Another promising startup included in the Battlefield competition was Green Bits, a provider of point-of-sales software particularly for marijuana producers, processors and retailers. Following the end of cannabis prohibition in Washington and Colorado in 2012, the founders of Green Bits noticed a need for solutions that would help these businesses continue to grow while remaining within the legal limits of the new laws. Green Bits’ POS software aims to do just that. This company represents just one in this expanding sector. It’s pretty clear that startups see considerable potential in the marjiuana marketplace.
While Green Bits was a runner up in the competition, the winning distinction went to Agrilyst, an organization that I predicted would come out on top. The company aims to help greenhouse and farm operators run their facilities with increased efficiency through the analysis of data from greenhouse sensors. Startups that are eco-friendly or the ones that help the community have a tendency to win in this kind of competition.

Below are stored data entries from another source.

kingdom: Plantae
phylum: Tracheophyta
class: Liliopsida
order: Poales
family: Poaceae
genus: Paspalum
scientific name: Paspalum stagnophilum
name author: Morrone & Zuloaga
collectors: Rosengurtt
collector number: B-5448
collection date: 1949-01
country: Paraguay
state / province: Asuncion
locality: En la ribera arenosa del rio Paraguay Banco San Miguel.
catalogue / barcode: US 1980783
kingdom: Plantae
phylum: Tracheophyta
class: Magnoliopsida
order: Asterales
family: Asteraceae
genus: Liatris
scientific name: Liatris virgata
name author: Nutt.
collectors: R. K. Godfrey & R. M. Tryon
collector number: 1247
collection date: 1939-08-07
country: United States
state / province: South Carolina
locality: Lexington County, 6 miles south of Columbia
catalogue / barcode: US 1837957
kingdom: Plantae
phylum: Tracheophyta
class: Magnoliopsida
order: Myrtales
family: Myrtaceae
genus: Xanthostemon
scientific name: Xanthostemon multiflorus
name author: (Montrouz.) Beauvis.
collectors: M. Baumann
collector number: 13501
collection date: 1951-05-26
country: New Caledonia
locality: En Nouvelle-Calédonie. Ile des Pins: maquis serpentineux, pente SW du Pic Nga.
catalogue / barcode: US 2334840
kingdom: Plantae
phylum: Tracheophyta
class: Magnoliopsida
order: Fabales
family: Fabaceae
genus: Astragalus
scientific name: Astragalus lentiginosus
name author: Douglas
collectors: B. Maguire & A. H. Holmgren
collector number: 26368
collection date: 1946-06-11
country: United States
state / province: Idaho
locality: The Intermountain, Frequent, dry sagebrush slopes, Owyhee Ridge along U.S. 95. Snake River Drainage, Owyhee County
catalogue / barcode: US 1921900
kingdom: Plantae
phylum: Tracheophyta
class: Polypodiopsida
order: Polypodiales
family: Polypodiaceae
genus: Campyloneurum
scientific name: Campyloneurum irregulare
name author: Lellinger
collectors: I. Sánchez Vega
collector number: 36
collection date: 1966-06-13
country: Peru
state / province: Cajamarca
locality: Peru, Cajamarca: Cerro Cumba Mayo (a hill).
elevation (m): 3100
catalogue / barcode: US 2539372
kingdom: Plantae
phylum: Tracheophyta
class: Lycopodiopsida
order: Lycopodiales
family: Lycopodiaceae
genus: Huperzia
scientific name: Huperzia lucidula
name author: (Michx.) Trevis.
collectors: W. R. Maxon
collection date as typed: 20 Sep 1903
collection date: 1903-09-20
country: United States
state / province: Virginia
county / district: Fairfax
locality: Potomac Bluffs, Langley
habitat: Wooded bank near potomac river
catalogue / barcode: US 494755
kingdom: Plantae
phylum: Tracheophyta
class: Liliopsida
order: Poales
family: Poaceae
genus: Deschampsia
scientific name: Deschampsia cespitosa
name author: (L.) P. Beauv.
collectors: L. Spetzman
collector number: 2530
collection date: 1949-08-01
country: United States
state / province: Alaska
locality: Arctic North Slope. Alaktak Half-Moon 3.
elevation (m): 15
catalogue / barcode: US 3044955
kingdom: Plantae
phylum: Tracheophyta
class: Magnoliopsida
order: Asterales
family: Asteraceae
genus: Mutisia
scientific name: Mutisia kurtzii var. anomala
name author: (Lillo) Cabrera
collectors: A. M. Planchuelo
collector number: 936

Women in Tech: A focus on diversity
Disrupt 2015 also included a Women in Tech panel featuring three women that shared distinctly different perspectives of the tech industry. Participants included Sukhinder Singh Cassidy, CEO of video e-commerce platform Joyus, Tracy Chou, Pinterest software engineer, and Isis Anchalee, OneLogin platform engineer and the creator of the #ILookLikeAnEngineer movement.
“Three women and three different perspectives – and a reminder that as we continue the diversity in tech conversation, we can do so while holding multiple ideas in our brains at the same time,” The Next Web contributor Lauren Hockenson wrote, reporting on the event. “No one viewpoint will ever accurately crystallize why we need diversity in tech or how we can solve it – it’s a malleable issue that begs for multiple solutions.”
The panel was very enlightening, particularly because the women participating are at vastly different junctures in their careers. These women shared significant insights about diversity in the tech sector, including hope that diversity will continue to increase into the future.
Overall, I very much enjoyed my time at Disrupt 2015. The event offered a number of interesting presentations by innovative startups, and Making Sense was happy to be a part of this year’s gathering.